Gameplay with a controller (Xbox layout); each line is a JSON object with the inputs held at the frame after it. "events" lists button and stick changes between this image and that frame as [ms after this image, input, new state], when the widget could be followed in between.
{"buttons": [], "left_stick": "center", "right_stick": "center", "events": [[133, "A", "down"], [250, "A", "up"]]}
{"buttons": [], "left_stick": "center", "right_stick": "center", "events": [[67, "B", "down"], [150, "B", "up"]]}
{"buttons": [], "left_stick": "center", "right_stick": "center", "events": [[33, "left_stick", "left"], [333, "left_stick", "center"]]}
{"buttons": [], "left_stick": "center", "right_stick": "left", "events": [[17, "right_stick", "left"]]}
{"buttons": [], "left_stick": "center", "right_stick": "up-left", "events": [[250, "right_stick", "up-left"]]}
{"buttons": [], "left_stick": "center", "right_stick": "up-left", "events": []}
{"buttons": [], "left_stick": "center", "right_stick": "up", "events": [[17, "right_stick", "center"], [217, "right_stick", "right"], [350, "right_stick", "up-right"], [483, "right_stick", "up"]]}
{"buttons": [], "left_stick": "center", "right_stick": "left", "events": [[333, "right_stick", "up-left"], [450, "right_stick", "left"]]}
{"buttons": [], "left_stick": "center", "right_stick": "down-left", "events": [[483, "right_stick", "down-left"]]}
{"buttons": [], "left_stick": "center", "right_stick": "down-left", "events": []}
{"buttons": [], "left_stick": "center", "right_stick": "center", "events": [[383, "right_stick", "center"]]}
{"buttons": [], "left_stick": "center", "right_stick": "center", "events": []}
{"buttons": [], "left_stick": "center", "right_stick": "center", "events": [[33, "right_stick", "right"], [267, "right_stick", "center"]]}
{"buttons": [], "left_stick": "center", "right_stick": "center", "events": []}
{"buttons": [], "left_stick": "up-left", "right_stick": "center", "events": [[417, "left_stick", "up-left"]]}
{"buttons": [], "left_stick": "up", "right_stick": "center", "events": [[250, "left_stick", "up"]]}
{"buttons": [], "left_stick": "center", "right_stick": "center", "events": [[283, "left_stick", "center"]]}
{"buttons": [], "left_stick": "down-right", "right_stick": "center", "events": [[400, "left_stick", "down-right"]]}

* [Exercise details]: All of the entries above must be output word for word.

* [Result of this exercise]:
Gameplay with a controller (Xbox layout); each line is a JSON object with the inputs held at the frame after it. "events" lists button and stick changes between this image and that frame as [ms after this image, input, new state], when the widget could be followed in between.
{"buttons": [], "left_stick": "center", "right_stick": "center", "events": [[133, "A", "down"], [250, "A", "up"]]}
{"buttons": [], "left_stick": "center", "right_stick": "center", "events": [[67, "B", "down"], [150, "B", "up"]]}
{"buttons": [], "left_stick": "center", "right_stick": "center", "events": [[33, "left_stick", "left"], [333, "left_stick", "center"]]}
{"buttons": [], "left_stick": "center", "right_stick": "left", "events": [[17, "right_stick", "left"]]}
{"buttons": [], "left_stick": "center", "right_stick": "up-left", "events": [[250, "right_stick", "up-left"]]}
{"buttons": [], "left_stick": "center", "right_stick": "up-left", "events": []}
{"buttons": [], "left_stick": "center", "right_stick": "up", "events": [[17, "right_stick", "center"], [217, "right_stick", "right"], [350, "right_stick", "up-right"], [483, "right_stick", "up"]]}
{"buttons": [], "left_stick": "center", "right_stick": "left", "events": [[333, "right_stick", "up-left"], [450, "right_stick", "left"]]}
{"buttons": [], "left_stick": "center", "right_stick": "down-left", "events": [[483, "right_stick", "down-left"]]}
{"buttons": [], "left_stick": "center", "right_stick": "down-left", "events": []}
{"buttons": [], "left_stick": "center", "right_stick": "center", "events": [[383, "right_stick", "center"]]}
{"buttons": [], "left_stick": "center", "right_stick": "center", "events": []}
{"buttons": [], "left_stick": "center", "right_stick": "center", "events": [[33, "right_stick", "right"], [267, "right_stick", "center"]]}
{"buttons": [], "left_stick": "center", "right_stick": "center", "events": []}
{"buttons": [], "left_stick": "up-left", "right_stick": "center", "events": [[417, "left_stick", "up-left"]]}
{"buttons": [], "left_stick": "up", "right_stick": "center", "events": [[250, "left_stick", "up"]]}
{"buttons": [], "left_stick": "center", "right_stick": "center", "events": [[283, "left_stick", "center"]]}
{"buttons": [], "left_stick": "down-right", "right_stick": "center", "events": [[400, "left_stick", "down-right"]]}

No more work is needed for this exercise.